Beberapa Sanggahan atas Pandangan ini
Terdapat beberapa sanggahan atas pandangan ini yang akan disebutkan sebagian diantaranya sebagaimana beriktu ini:
1. Teori Darwin tidak lain menjelaskan bahwa organisme-organisme hidup yang lebih sempurna dihasilkan dari organisme-organisme hidup yang lebih sederhana. Namun teori ini tidak menjelaskan tentang sumber organisme-organisme hidup sederhana ini. Struktur organisme-organisme yang lebih sederhana ini harus sedemikian lengkap sehingga mampu menyediakan berbagai kebutuhan-kebutuhannya dan apabila tidak demikian mereka tidak akan mampu melanjutkan hidupnya. Sejatinya, pandangan ini tidak memberikan uraian sempurna dari keteraturan final yang terdapat di dalam semesta, melainkan semata-mata menjelaskan bagaimana sebagian organisme mengalami evolusi dan kesempurnaan gradual satu sama lain.
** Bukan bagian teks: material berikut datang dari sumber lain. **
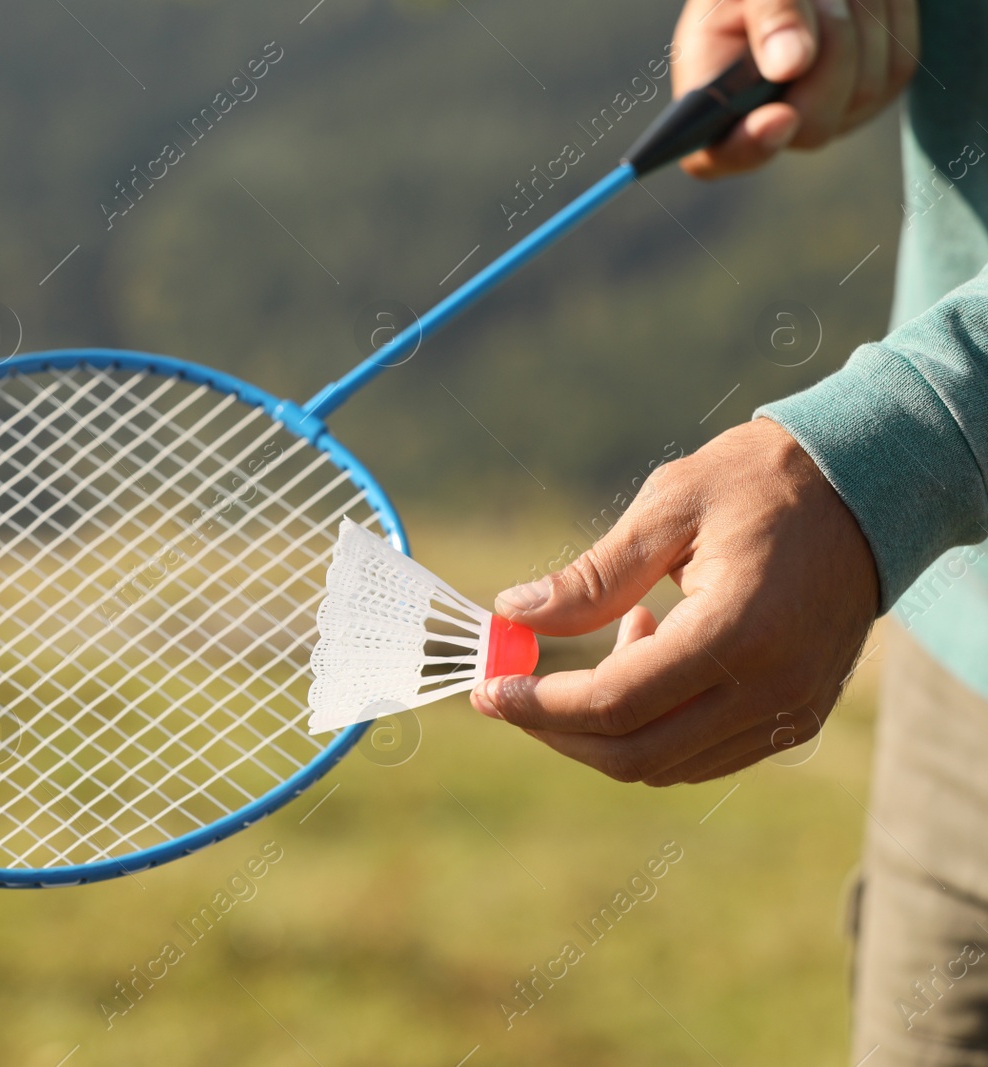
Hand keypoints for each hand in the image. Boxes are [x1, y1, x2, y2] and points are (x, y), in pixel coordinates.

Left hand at [470, 418, 878, 784]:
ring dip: (605, 727)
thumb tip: (513, 614)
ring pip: (667, 763)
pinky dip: (653, 725)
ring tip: (608, 638)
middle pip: (635, 754)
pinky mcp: (796, 718)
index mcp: (737, 634)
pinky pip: (703, 753)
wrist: (869, 488)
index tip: (487, 690)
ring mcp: (790, 713)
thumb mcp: (668, 509)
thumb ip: (592, 578)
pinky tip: (647, 650)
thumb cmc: (761, 482)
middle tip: (510, 694)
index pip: (616, 703)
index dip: (540, 706)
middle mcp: (771, 690)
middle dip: (557, 731)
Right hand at [672, 0, 918, 177]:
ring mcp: (827, 117)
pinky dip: (887, 15)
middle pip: (815, 124)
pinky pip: (898, 61)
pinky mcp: (876, 91)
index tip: (777, 118)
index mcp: (712, 106)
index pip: (719, 156)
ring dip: (860, 19)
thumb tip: (791, 66)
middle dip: (830, 49)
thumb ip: (766, 16)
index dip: (748, 146)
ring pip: (867, 88)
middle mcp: (769, 127)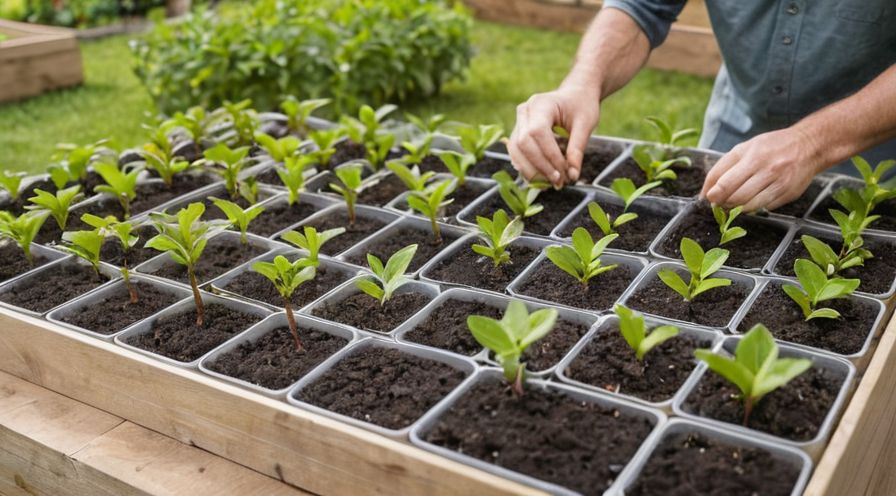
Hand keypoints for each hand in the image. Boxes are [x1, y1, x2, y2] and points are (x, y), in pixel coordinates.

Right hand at [508, 85, 599, 185]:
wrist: (574, 95)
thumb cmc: (581, 106)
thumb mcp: (586, 124)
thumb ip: (577, 149)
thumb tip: (572, 175)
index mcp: (541, 104)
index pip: (538, 133)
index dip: (549, 156)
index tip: (564, 174)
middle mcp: (525, 111)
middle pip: (523, 143)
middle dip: (540, 166)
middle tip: (558, 182)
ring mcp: (518, 121)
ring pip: (515, 150)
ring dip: (531, 171)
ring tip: (550, 183)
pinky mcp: (517, 132)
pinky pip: (516, 153)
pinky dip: (527, 168)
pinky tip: (541, 177)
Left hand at [701, 128, 821, 210]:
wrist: (809, 146)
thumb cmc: (772, 146)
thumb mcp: (744, 149)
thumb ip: (722, 168)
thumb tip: (705, 192)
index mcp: (754, 156)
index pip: (725, 183)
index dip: (713, 194)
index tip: (708, 197)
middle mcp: (768, 170)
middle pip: (736, 197)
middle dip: (722, 203)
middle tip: (719, 202)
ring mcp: (780, 184)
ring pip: (749, 206)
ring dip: (735, 209)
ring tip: (732, 203)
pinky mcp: (788, 195)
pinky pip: (763, 208)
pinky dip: (751, 208)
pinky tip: (749, 201)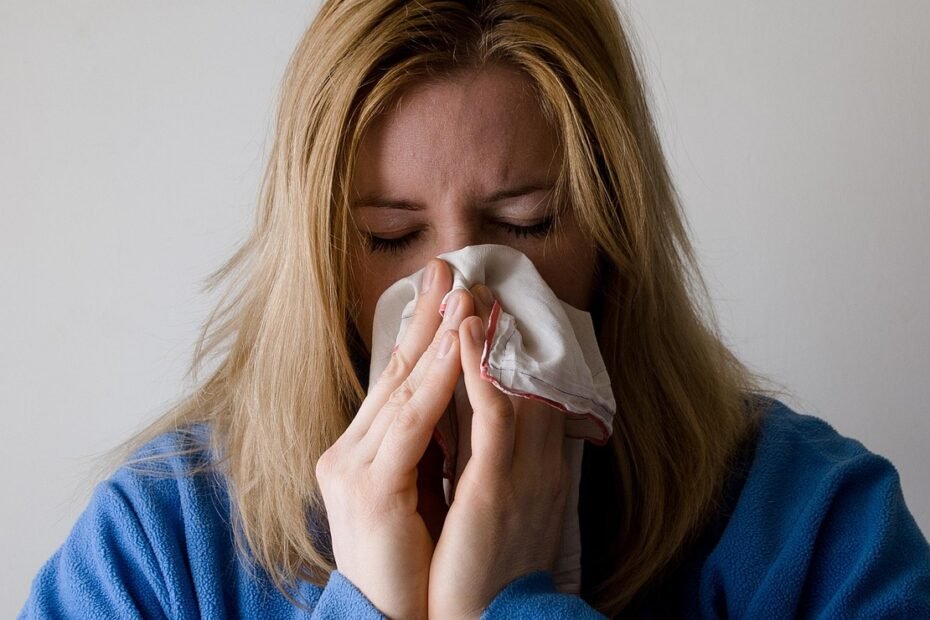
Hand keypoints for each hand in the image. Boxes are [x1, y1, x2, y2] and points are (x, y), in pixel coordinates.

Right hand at [315, 258, 473, 619]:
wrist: (389, 618)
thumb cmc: (412, 561)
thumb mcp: (418, 490)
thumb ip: (429, 444)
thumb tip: (458, 399)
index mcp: (359, 451)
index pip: (392, 381)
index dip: (418, 333)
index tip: (444, 291)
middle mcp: (346, 452)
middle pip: (391, 372)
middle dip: (424, 318)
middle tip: (449, 269)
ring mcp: (351, 468)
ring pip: (400, 390)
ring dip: (436, 339)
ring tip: (462, 296)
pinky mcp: (369, 488)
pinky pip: (411, 424)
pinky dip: (436, 381)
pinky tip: (458, 348)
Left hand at [428, 287, 571, 618]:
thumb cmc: (483, 569)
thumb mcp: (495, 505)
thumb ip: (490, 461)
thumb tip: (471, 425)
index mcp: (536, 465)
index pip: (526, 390)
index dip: (507, 347)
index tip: (487, 307)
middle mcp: (538, 460)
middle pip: (522, 375)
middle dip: (498, 324)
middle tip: (477, 277)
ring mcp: (522, 471)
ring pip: (511, 383)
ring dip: (488, 332)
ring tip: (466, 286)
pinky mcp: (497, 486)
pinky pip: (494, 415)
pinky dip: (481, 370)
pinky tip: (466, 331)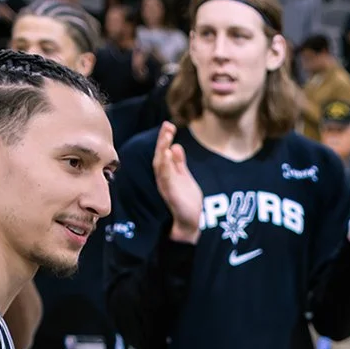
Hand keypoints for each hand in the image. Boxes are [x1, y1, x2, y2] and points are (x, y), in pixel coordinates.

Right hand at [156, 124, 202, 242]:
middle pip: (160, 156)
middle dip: (163, 140)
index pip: (164, 152)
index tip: (168, 125)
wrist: (189, 223)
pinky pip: (165, 178)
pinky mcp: (170, 194)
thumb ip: (179, 163)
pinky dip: (165, 166)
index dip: (165, 139)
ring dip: (163, 149)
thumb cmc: (186, 202)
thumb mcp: (184, 178)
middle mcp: (164, 178)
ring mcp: (166, 186)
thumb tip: (176, 146)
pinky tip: (167, 155)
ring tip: (166, 136)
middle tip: (167, 125)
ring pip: (160, 165)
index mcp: (167, 173)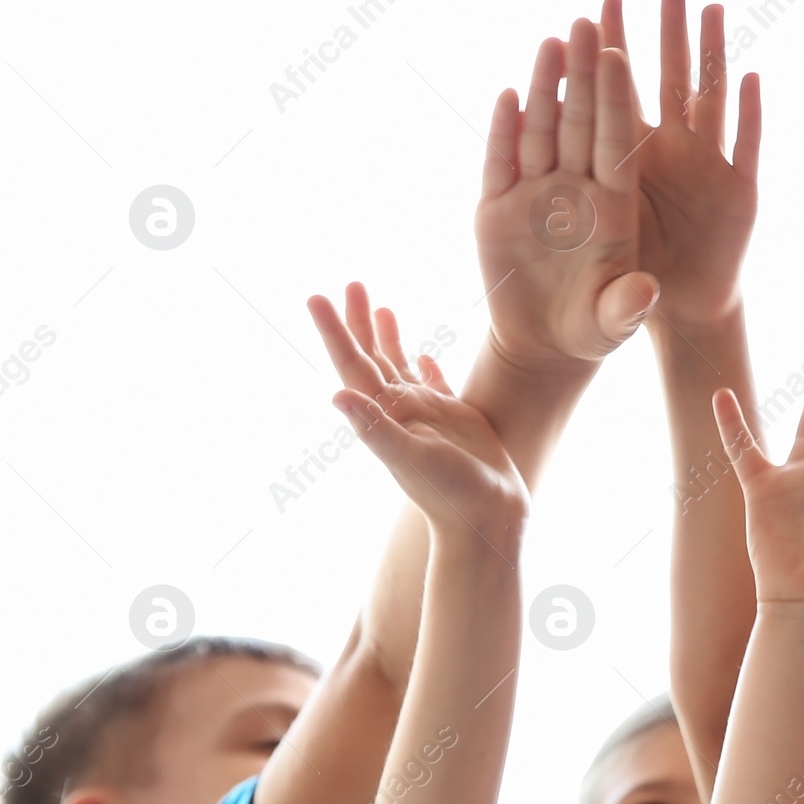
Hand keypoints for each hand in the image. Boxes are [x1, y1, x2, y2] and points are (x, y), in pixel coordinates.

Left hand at [309, 283, 528, 552]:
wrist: (488, 520)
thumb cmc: (452, 494)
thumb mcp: (412, 460)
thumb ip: (376, 429)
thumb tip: (336, 396)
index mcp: (385, 416)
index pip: (352, 365)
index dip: (334, 332)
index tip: (316, 297)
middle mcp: (400, 412)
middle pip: (371, 358)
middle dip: (358, 322)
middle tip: (350, 283)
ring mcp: (427, 416)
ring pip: (401, 366)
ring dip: (388, 337)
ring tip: (381, 306)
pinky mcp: (455, 421)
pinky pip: (436, 386)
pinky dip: (427, 367)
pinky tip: (427, 353)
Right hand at [475, 21, 657, 370]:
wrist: (545, 347)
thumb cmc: (591, 331)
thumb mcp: (612, 323)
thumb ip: (627, 306)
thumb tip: (646, 292)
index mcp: (614, 208)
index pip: (617, 144)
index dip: (617, 100)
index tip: (618, 55)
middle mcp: (577, 192)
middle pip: (581, 123)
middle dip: (583, 75)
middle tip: (584, 22)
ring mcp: (536, 195)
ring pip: (542, 131)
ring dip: (545, 87)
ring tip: (551, 40)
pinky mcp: (498, 208)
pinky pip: (500, 161)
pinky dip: (503, 130)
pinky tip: (507, 94)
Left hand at [596, 0, 760, 331]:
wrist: (669, 318)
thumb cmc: (611, 286)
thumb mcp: (586, 242)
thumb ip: (565, 194)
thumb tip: (548, 138)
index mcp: (623, 167)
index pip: (615, 100)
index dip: (609, 57)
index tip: (598, 8)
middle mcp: (667, 158)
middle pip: (666, 82)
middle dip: (666, 31)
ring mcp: (707, 173)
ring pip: (711, 102)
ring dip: (712, 55)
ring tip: (710, 5)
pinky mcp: (741, 198)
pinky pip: (747, 150)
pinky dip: (752, 116)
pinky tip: (751, 79)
Karena itu, teori evolusi ini tidak dapat menggantikan uraian tentang tauhid dan monotheistik.[2]
2. Apabila teori Darwin dapat ditetapkan dengan baik maka teori ini tetap tidak dapat menggugurkan teori adanya Penata Ilahi atas alam semesta; karena para pendukung teori penata Ilahi dalam hal ini dapat menyodorkan jawaban bahwa Penata Bijak dan Mahatahu sedemikian memiliki perencanaan panjang bagi penciptaan semesta dan mahluk hidupnya yang sempurna. Dan organisme-organisme yang kompleks secara perlahan diciptakan dalam sebuah proses evolutif.
3. Dari sisi lain, pandangan Darwin hanyalah sebuah teori yang belum lagi ditetapkan dan memiliki banyak penentang. Demikian juga tidak sejalan dengan kebanyakan teori-teori ilmiah.[3]
Karena itu, dalam hemat kami, teori evolusi yang membahas masalah penciptaan Adam, bapak manusia, tidak mendapat dukungan al-Qur’an. Sebagaimana yang dijelaskan pada Jawaban 731 (Site: 911) bahwa dengan asumsi mendapat dukungan al-Qur’an, maka teori ini tetap tidak berseberangan dengan argumen keteraturan (argument from design).[IQuest]
Untuk telaah lebih jauh ihwal bagaimana penciptaan manusia, kami persilahkan untuk merujuk link terkait sebagai berikut:
Beberapa Tingkatan Penciptaan Manusia, 12403 (Site: 12170)
Penciptaan Jasmani Nabi Adam As, 12061 (Site: 11843)
Penciptaan Nabi Adam As dan Temuan-temuan Para Ilmuan, 2999 (Site: 3297)
[1]. Paul Edwards, Barâhin Itsbât-e Wujud Khudâ dar Falsafe-ye Gharb, God and Philosophers penerjemah Jamali Nisbat, Ali Ridha, Muhammad Ridhai, Muhammad, hal. 79-80, nukilan dari Dâirat al-Ma’ârif, Qum, Markaz Muthala’at wa Tahqiqat-e Islami, 1371 S.
[2]. Ibid, hal. 10.
[3]. Sehubungan dengan Argumen Keteraturan dan Teori Evolusi, silahkan lihat Syarh Ushûl Falsafeh wa Rawesy-e Realisme, karya Murtadha Muthahhari, Majmu’e Atsar, jil. 6, hal. 940 – 956, Teheran, Shadra, 1373 S. Demikian juga sanggahan ini dikaji dan ditelisik secara lebih akurat pada kitab Tauhid karya Muthahhari, hal. 256 – 278, Shadra, Teheran, Cetakan Kesepuluh, 1381 S.